Material shown: Begin

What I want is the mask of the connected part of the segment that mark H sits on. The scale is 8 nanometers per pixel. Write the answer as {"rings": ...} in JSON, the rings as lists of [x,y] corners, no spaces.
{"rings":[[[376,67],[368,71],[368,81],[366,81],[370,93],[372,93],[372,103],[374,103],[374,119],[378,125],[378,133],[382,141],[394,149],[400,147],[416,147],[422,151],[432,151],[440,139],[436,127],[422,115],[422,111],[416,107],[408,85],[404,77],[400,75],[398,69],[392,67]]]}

Material shown: End
Material shown: Begin

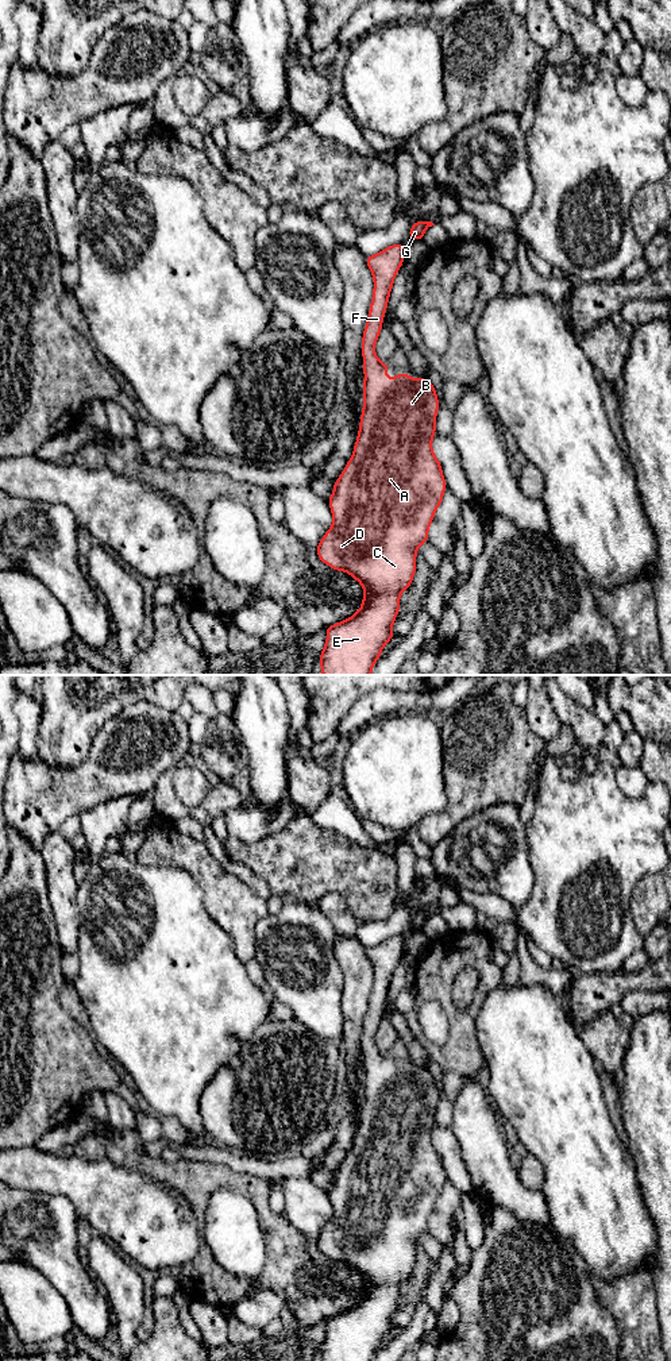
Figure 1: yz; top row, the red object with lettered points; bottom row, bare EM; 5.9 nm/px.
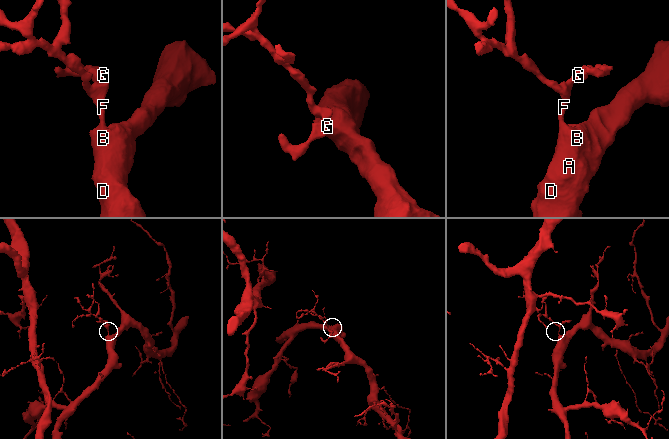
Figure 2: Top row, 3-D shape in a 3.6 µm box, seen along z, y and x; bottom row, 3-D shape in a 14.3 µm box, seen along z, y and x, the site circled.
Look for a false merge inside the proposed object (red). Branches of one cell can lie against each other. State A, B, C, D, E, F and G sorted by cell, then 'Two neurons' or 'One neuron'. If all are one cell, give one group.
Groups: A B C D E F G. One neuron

Material shown: End

## Directions
Report, with a number and no other words, how many lines of the listing contain "bottom".

## Response for this exercise
2